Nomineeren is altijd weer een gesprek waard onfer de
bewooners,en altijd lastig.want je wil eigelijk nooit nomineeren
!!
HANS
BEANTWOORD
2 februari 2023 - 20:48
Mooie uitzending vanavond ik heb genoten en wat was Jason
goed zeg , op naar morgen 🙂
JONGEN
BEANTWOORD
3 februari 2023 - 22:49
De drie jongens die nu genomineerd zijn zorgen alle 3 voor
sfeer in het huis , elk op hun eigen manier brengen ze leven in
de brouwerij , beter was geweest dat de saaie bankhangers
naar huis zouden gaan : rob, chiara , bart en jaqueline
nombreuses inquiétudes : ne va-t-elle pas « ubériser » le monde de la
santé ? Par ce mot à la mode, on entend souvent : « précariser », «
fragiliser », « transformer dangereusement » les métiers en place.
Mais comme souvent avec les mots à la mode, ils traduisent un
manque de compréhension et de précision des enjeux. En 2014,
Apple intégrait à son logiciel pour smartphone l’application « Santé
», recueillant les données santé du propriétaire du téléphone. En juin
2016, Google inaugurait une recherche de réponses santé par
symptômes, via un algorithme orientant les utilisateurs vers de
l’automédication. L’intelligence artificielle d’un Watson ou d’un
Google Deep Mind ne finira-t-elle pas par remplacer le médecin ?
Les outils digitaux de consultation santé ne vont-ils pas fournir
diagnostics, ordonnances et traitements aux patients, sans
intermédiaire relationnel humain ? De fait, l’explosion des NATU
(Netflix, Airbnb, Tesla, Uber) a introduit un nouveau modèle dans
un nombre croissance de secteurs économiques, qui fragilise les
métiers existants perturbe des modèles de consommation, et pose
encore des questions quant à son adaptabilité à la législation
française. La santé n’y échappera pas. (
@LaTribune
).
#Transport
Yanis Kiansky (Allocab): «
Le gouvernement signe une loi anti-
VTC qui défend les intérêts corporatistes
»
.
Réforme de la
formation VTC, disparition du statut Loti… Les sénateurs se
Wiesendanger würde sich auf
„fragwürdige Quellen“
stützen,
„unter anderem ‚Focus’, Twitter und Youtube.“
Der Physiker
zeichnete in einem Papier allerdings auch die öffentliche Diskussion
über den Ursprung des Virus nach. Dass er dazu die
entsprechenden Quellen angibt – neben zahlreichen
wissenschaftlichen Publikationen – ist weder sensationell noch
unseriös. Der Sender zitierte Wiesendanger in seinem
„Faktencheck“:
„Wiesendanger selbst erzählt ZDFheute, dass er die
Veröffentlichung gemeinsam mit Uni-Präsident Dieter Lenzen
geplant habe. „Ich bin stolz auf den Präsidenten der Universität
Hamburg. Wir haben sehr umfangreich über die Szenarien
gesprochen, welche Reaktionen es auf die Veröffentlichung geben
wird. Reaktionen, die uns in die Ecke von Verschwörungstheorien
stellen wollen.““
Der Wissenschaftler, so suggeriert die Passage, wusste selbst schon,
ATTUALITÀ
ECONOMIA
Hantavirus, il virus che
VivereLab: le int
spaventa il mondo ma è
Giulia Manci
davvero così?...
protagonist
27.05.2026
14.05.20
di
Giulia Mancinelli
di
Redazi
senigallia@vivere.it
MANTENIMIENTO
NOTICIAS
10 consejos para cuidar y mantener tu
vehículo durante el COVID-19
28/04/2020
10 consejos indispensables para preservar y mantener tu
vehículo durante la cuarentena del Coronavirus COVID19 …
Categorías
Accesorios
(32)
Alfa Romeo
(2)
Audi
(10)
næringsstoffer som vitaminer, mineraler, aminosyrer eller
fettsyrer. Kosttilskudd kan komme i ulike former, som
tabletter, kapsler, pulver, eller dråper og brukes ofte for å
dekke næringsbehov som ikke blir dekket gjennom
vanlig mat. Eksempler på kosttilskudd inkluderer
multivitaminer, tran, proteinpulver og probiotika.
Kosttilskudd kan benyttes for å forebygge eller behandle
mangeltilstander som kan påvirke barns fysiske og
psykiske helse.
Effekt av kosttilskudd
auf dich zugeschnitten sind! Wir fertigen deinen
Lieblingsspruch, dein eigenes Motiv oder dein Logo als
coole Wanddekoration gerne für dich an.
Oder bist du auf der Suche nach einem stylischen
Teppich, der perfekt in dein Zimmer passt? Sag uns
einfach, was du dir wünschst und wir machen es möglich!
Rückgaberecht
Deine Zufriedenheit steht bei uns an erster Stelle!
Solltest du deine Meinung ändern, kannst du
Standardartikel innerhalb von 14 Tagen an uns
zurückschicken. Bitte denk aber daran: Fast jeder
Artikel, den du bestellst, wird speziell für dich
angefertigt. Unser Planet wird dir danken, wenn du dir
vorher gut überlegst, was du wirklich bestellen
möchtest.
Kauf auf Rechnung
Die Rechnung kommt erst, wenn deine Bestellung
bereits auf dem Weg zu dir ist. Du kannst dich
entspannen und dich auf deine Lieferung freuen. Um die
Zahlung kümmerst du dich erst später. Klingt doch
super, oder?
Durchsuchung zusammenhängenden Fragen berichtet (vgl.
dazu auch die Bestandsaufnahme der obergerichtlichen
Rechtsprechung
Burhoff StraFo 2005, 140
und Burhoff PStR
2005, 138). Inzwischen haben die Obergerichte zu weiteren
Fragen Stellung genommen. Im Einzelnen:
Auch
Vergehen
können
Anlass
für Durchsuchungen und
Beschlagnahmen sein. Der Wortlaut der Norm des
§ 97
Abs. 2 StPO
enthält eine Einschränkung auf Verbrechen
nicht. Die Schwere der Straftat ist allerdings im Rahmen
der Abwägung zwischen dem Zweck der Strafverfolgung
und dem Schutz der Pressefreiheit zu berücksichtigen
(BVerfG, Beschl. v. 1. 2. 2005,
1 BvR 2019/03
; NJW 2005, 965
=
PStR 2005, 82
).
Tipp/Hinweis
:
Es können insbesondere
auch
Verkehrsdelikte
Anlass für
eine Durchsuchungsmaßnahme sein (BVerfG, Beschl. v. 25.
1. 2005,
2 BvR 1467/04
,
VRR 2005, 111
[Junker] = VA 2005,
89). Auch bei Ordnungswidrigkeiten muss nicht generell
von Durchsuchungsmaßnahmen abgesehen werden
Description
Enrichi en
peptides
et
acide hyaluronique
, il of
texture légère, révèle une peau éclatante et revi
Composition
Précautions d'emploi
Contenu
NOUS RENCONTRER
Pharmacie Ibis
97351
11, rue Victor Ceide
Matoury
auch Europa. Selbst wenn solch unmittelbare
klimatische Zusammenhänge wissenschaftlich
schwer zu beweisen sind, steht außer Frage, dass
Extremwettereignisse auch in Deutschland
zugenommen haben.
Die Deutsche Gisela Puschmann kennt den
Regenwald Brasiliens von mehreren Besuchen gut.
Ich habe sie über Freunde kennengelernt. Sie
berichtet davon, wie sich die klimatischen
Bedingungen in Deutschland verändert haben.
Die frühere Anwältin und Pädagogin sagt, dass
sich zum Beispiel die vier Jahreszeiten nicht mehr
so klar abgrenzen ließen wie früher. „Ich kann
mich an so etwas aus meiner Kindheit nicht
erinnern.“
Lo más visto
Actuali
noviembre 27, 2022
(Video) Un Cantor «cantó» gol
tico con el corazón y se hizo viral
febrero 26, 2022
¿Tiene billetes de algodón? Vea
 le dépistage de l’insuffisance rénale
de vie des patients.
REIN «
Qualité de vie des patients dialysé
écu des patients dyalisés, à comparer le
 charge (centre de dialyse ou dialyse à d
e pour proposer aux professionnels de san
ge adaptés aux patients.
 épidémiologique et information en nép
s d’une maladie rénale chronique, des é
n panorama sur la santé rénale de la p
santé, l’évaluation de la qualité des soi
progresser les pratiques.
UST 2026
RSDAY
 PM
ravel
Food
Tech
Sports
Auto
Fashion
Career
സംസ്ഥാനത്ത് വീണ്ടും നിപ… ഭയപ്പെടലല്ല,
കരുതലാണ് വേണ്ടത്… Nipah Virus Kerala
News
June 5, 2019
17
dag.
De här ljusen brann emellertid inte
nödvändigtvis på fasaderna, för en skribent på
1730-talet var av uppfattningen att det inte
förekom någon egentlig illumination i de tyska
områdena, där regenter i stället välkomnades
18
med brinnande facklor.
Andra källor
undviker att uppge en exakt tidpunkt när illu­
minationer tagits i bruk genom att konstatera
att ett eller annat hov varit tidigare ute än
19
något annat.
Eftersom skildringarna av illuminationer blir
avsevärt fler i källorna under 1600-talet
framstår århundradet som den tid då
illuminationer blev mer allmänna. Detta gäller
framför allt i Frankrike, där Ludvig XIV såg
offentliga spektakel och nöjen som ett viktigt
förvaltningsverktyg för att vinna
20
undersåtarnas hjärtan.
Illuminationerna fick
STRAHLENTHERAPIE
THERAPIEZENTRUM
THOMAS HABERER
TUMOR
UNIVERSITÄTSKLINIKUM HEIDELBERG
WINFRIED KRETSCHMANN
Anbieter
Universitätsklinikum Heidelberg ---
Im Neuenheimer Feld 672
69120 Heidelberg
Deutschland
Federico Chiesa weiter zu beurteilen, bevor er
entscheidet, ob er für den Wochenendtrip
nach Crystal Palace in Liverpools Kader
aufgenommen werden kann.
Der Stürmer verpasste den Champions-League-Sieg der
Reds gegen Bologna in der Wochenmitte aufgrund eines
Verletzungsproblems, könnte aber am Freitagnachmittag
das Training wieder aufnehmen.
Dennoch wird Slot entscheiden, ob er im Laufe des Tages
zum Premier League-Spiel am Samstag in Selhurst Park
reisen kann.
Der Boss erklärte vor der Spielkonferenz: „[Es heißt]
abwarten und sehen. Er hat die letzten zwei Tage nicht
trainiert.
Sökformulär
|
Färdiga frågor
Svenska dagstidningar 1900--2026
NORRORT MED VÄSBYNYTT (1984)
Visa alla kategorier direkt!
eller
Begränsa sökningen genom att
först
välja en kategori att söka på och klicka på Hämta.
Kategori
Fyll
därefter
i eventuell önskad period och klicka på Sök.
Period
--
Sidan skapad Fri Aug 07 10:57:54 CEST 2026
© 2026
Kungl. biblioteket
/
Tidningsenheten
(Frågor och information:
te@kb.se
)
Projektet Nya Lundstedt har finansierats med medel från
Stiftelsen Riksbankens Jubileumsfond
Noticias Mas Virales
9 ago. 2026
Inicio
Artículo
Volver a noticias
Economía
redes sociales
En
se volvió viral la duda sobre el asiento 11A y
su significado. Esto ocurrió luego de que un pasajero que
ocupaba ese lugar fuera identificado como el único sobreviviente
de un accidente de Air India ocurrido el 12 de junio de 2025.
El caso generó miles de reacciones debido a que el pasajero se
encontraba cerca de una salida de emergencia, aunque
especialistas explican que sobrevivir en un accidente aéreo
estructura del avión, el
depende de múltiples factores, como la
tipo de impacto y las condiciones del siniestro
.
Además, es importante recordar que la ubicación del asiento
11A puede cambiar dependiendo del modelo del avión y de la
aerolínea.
-------------------------
What to produce – In the data above, how many lines carry the string "métiers"? Only the number should be given.

Reply to the exercise – 2